オムロンが投入、パワー半導体・先端半導体向けCT型検査装置の性能
オムロンは半導体検査向けにCT(コンピューター断層撮影)型X線自動検査装置を2024年2月から順次投入する。従来は主に基板検査向けに製品展開していたが、構造の複雑化が進む半導体でもCTを使った3次元(3D)画像撮影による高速検査のニーズが高まっている。パワー半導体向けを24年2月に、先端半導体向けを24年春にそれぞれ発売し、半導体や電気自動車(EV)部品など新領域での拡販を狙う。装置価格は各数億円。2機種で初年度に数十億円の売り上げを目指す。

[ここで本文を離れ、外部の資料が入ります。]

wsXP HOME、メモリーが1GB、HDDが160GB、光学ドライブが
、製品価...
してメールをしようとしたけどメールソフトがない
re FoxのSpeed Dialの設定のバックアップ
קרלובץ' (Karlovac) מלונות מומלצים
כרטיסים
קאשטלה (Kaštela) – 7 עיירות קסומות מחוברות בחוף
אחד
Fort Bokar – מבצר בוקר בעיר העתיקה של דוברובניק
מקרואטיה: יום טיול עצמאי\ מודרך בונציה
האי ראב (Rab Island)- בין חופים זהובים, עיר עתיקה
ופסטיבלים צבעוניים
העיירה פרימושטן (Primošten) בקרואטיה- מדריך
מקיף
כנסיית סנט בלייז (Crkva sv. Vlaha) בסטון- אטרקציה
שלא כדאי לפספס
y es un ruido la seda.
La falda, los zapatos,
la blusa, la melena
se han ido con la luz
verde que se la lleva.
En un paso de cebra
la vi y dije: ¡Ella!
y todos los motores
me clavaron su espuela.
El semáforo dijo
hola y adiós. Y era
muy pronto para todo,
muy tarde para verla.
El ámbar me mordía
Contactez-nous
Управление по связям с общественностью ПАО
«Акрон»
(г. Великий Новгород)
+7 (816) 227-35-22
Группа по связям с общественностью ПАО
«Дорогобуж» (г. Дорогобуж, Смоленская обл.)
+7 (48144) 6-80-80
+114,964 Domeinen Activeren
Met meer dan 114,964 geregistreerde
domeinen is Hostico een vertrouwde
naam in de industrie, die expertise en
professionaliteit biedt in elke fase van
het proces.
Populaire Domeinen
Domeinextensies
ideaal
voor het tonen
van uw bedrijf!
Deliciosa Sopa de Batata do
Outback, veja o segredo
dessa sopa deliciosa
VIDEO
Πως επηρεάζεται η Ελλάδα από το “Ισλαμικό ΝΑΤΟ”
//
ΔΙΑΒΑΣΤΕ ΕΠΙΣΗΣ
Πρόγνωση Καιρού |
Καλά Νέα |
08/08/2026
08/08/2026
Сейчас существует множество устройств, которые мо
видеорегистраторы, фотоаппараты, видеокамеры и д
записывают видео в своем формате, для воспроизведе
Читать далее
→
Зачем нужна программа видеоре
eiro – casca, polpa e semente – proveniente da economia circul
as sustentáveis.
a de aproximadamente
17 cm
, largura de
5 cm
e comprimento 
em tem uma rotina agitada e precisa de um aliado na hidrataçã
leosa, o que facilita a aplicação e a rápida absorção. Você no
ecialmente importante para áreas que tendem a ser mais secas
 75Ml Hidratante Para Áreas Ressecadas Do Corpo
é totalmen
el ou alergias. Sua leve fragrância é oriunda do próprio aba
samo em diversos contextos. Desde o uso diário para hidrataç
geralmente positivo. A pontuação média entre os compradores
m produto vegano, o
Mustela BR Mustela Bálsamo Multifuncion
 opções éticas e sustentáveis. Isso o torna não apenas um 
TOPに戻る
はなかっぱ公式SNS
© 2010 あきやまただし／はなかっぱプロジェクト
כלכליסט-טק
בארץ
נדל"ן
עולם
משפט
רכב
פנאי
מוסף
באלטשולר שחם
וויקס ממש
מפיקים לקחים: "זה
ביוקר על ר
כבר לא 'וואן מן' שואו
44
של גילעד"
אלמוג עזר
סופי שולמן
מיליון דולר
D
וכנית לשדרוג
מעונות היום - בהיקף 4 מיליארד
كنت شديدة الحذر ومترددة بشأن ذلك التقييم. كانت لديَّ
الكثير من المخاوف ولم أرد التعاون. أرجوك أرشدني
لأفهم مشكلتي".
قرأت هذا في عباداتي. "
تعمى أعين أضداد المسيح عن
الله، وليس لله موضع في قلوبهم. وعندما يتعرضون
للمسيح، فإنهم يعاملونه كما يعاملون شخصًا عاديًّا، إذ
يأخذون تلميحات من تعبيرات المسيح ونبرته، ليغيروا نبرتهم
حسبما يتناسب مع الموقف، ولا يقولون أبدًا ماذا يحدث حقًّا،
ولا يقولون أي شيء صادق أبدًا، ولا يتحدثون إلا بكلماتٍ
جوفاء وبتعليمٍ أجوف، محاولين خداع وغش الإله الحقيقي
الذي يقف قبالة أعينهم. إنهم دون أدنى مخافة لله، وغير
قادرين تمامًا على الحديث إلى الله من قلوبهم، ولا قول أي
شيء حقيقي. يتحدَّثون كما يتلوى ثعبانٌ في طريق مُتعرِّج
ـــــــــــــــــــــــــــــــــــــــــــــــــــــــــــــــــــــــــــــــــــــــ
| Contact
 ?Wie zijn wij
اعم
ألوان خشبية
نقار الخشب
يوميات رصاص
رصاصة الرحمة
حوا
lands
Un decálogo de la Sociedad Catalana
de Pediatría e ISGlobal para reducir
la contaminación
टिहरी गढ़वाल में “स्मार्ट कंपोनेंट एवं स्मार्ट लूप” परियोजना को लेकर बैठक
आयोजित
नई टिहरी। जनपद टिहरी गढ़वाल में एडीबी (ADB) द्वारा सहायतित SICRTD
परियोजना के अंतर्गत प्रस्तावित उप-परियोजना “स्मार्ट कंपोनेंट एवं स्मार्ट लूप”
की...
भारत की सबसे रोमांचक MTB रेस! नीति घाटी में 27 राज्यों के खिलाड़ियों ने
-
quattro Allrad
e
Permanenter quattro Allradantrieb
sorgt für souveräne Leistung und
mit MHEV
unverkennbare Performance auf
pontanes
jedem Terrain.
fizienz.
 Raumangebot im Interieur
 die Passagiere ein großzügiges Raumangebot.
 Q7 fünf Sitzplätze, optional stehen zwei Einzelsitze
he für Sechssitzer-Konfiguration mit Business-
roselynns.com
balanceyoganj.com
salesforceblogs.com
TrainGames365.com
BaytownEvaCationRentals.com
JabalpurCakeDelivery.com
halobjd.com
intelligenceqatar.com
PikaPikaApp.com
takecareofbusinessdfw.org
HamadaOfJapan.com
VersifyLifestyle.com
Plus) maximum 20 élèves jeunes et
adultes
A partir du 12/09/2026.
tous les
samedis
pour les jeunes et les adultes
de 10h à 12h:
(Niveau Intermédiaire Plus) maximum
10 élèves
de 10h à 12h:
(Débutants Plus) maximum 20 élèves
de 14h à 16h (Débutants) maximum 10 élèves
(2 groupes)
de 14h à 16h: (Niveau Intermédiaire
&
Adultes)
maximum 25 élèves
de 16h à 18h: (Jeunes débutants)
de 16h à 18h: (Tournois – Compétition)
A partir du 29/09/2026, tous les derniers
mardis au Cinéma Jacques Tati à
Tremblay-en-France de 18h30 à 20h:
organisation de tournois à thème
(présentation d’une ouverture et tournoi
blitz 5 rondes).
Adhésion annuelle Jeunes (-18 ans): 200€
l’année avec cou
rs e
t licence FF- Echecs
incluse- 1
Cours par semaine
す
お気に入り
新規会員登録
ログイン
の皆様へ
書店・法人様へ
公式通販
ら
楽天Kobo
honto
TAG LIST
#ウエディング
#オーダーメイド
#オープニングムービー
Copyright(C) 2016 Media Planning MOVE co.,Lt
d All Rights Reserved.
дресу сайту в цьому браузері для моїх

オムロンのCT型X線自動検査装置は、透過型の2次元(2D)方式では困難な複層化している対象物の検査を得意とし、ハンダ内の気泡などを鮮明に確認できる。複数の半導体を組み合わせて構成するチップレットや、チップを複数枚積み上げる3D実装などは、ハンダの接合状態を外観検査するのが難しい。加えて接合箇所の増加で検査箇所が増え、検査の高速化が求められている。
パワー半導体向けの「VT―X850」はX線出力を従来機種比約2倍に高め、複雑構造の対象物でも鮮明に検査できる。搬送重量も同約10倍の40キログラムまで対応し、重量物の検査にも対応する。IGBT(絶縁ゲート型バイポーラトランジスタ)だけでなく、モーターやインバーター、ギアを一体化したEV駆動装置「イーアクスル」などの検査も想定し、対象物の大きさ別に3タイプを展開する。
先端半導体向け機種の「VT―X950」は、従来のハイエンド機種で0・3マイクロメートルだった分解能を0・2マイクロメートルに高め、より高い解像度の画像撮影を実現した。1カ所当たりの検査時間も30秒に半減。最先端半導体の検査に対応できる。
2機種とも一筆書きのように360度旋回しながら撮影でき、撮影ごとに停止する従来製品と比べて高速化した。